On May Day of 1900, Stalin began to organize a secret meeting of the revolutionaries, considering it was the day that labor usually demonstrated. However, even with his meticulous secrecy, he was found out and the secret police first came to Lado, but he managed to escape to Baku, leaving Stalin to take his place. No arrests came of the incident, though Stalin did become marked by the police as a leader of the group.

In 1901, Lado began to work with Abel Yenukidze and Alexander Tsulukidze in order to print a radical newspaper called Brdzola, "Struggle". They were able to begin printing it on an illegal printing press in Baku.

===Death and legacy===
Finally, in 1903, Lado was arrested in Baku and put in the Metekhi Fortress, a political prison run by the Tsars. While he was there, one day, he had begun yelling "Down with Autocracy" at the guards and, in return, one of them shot him in the heart. Afterwards, there was no ceremony at his burial, but both Dzhugashvili and Lado's younger brother spoke at his funeral. His brother said that Lado's last words were, "They will pay dearly for my death."
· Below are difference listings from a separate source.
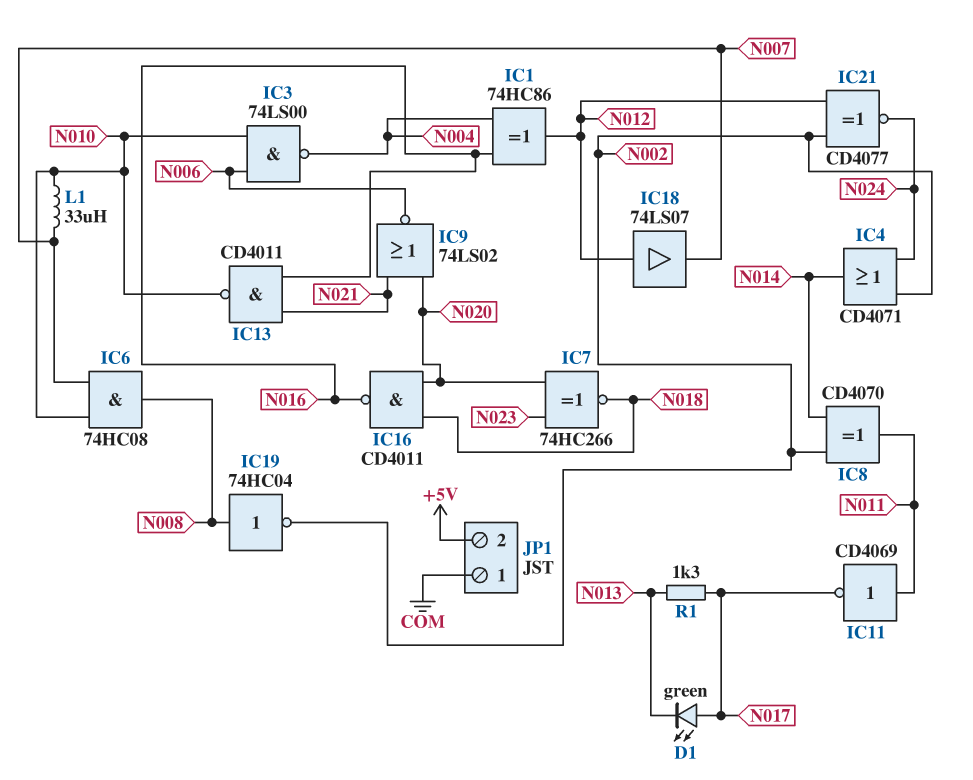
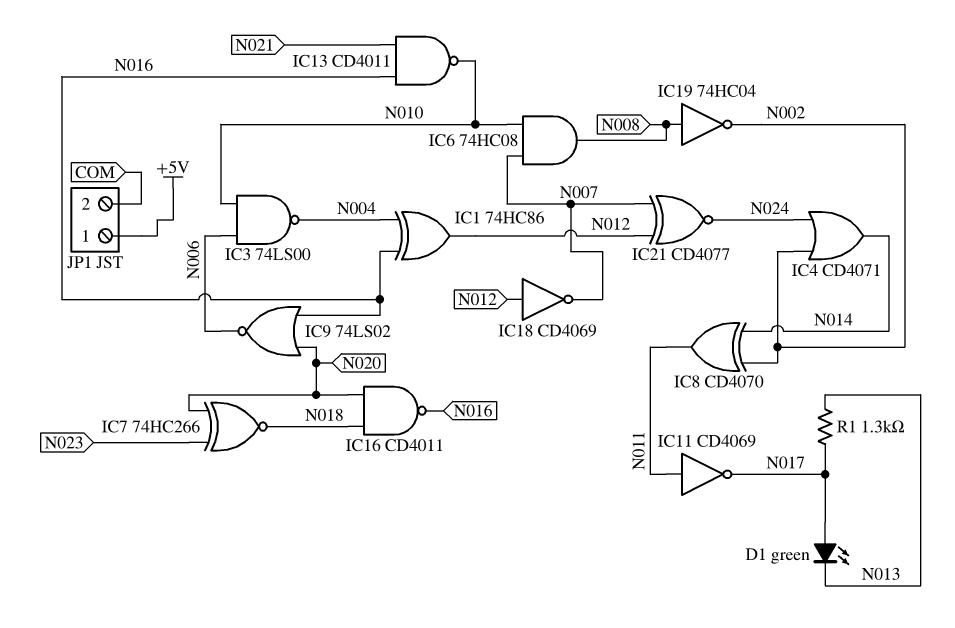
IC9: NOR 74LS02 (in N020, in N021, out N006) -> NOR 74LS02 (in N016, in N020, out N006)
IC18: buffer 74LS07 (in N012, out N007) -> NOT CD4069 (in N012, out N007)
IC21: XNOR CD4077 (in N002, in N012, out N024) -> XNOR CD4077 (in N007, in N012, out N024)
JP1 pin 1: COM -> +5V
JP1 pin 2: +5V -> COM
L1: 33uH (N007, N010) -> none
Because of the great respect and admiration that Stalin held for Lado, one of the few people he ever considered an equal, he had a collection of articles created in 1938 that were dedicated completely to Lado, including a paean made by Lavrentiy Beria. In addition, commemorative articles continued to be made by various newspapers from 1938 onward, until the end of the war, and, in 1953, a monograph was made to immortalize his exploits.

In the town of Arali, a statue of Lado was erected in front of the House of Culture. There also used a be a collective farm nearby the town that was named after Lado.